TASK DIRECTIONS — Every line below that holds the string "screening" should be copied.

****************

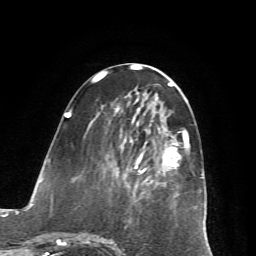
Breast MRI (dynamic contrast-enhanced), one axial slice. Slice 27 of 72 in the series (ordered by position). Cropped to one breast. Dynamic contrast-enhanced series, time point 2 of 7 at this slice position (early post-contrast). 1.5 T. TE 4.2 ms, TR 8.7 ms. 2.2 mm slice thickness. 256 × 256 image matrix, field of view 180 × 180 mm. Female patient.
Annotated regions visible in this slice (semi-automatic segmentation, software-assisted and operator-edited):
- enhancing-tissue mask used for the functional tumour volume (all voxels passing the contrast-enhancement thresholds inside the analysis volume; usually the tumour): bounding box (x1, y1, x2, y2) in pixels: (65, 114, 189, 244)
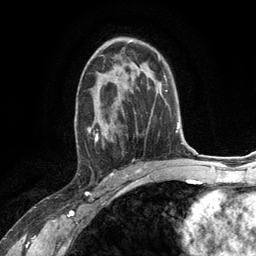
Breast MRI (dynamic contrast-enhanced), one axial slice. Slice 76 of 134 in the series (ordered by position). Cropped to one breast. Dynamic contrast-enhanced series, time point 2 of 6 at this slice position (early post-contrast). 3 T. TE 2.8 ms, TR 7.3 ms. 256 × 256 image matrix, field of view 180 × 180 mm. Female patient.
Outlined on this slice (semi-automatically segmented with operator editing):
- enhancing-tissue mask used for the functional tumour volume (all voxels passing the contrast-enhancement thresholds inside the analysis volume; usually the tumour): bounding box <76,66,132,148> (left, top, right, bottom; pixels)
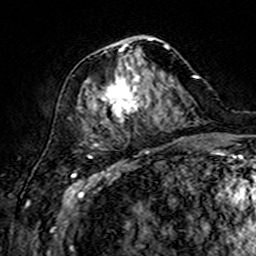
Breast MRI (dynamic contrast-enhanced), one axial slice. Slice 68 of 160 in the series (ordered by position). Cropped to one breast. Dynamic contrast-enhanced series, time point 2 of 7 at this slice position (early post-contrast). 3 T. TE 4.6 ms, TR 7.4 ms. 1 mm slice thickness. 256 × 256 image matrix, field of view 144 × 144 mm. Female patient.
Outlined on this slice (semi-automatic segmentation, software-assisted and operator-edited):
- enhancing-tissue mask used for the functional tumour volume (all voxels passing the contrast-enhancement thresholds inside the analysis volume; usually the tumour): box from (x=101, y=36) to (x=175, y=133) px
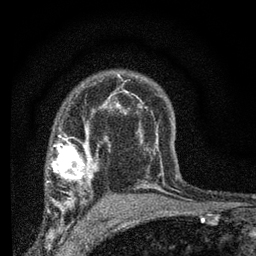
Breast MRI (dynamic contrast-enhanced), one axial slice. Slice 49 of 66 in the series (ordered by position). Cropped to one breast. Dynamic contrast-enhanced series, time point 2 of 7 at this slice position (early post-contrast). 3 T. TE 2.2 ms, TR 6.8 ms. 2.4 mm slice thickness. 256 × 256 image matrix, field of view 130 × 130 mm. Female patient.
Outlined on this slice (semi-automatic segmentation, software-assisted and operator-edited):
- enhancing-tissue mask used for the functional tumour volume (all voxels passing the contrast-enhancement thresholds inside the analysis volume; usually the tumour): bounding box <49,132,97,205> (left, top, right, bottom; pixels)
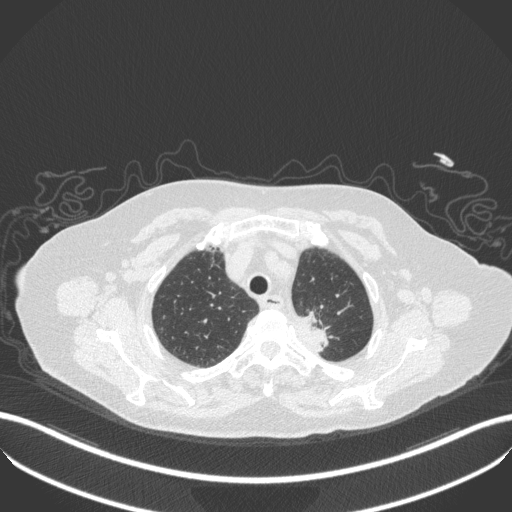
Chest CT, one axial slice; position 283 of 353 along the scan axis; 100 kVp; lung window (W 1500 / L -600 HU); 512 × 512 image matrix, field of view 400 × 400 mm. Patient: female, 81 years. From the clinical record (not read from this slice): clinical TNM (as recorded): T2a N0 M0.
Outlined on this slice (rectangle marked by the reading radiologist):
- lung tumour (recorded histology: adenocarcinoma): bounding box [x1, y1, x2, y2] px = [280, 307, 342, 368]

****************

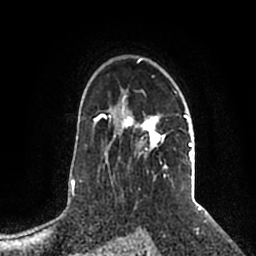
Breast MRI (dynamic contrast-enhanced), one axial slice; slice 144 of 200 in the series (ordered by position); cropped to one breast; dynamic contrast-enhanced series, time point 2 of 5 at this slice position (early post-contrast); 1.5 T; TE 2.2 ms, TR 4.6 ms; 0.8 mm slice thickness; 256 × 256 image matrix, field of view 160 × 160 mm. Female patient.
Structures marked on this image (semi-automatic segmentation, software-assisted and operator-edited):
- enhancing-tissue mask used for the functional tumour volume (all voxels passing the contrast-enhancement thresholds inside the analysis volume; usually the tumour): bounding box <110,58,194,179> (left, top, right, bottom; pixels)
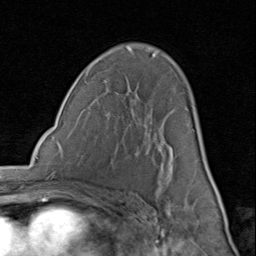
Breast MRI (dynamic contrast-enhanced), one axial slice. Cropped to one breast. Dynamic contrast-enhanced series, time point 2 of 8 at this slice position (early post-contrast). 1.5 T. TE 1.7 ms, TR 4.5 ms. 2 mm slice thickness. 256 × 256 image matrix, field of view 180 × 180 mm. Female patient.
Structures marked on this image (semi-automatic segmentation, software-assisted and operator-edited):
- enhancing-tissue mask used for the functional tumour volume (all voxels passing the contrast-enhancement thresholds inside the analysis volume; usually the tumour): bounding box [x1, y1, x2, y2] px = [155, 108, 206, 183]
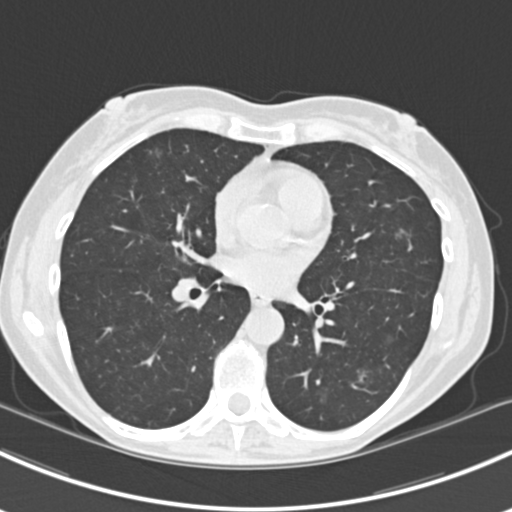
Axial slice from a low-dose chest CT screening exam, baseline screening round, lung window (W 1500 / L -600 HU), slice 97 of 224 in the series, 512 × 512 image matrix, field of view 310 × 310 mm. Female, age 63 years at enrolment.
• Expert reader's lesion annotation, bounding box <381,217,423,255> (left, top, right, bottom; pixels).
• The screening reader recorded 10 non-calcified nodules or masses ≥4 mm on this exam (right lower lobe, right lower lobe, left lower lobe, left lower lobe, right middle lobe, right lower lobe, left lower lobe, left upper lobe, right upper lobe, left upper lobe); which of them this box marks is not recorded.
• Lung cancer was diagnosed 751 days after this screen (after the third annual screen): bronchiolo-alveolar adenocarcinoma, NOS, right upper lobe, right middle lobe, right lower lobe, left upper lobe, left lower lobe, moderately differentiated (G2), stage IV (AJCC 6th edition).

****************

WORKED SOLUTION —
Axial slice from a low-dose chest CT screening exam, baseline screening round, lung window (W 1500 / L -600 HU), slice 97 of 224 in the series, 512 × 512 image matrix, field of view 310 × 310 mm. Female, age 63 years at enrolment.
• The screening reader recorded 10 non-calcified nodules or masses ≥4 mm on this exam (right lower lobe, right lower lobe, left lower lobe, left lower lobe, right middle lobe, right lower lobe, left lower lobe, left upper lobe, right upper lobe, left upper lobe); which of them this box marks is not recorded.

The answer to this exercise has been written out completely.